§ **PROBLEMS**
a. According to the blog comment, who should be nicknamed 'Squiggy'?
b. Repeat the part of the blog comment from "Loved the comment" up to and including "heart u back!".

§ **PROVIDED PASSAGE**
....
11 of 20 | Posted by Rock Star
|
Posted on February 7, 2007 8:53 AM
well, i for one, am happy for this show b/c it will only mean more Flipit!! the recap was so enjoyable, much more entertaining than the show. Luv the Wiggum & Storm monikors, loved how you ripped the mean Butch a new one---i think we should nickname the Skateboarder dude, 'Squiggy', as he reminds me of the dude from Laverne & Shirley. I think this show will be a little like Project Runway, in that only the truly wacky designs will be lauded over --- the stuff you & i would pick will not be what wins. I would never pick the Kitty Litter room for my house (THAT was $50K??!! didn't even spring for paint!!)
Loved the comment abt Todd O. being like a Mr Rogers on crack! and #s) 4 & 6 -- your comments were so sweet! Flipit, can u feel the luv?! your fans heart u back!
....
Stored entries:

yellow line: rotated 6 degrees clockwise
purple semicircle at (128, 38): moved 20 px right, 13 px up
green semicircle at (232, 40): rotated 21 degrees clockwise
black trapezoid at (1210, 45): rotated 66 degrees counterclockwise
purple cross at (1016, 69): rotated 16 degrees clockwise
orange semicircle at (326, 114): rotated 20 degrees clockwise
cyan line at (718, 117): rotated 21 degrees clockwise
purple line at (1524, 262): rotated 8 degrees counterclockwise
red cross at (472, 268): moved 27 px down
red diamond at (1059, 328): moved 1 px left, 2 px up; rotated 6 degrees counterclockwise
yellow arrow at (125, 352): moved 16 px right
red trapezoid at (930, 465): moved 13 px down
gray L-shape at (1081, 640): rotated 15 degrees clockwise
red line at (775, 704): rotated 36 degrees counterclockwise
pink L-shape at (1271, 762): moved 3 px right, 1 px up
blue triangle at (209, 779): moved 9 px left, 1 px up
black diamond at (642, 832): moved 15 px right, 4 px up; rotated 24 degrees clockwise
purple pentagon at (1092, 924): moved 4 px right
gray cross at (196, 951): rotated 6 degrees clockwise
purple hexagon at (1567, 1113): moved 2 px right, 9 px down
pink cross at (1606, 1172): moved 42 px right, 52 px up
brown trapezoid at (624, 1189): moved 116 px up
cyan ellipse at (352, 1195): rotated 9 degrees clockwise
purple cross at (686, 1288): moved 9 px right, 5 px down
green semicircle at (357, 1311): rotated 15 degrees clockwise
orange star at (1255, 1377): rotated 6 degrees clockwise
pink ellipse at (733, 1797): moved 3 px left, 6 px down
....
§ **ANSWERS IN ORDER**
a. The Skateboarder dude.

b.
Loved the comment abt Todd O. being like a Mr Rogers on crack! and #s) 4 & 6 -- your comments were so sweet! Flipit, can u feel the luv?! your fans heart u back!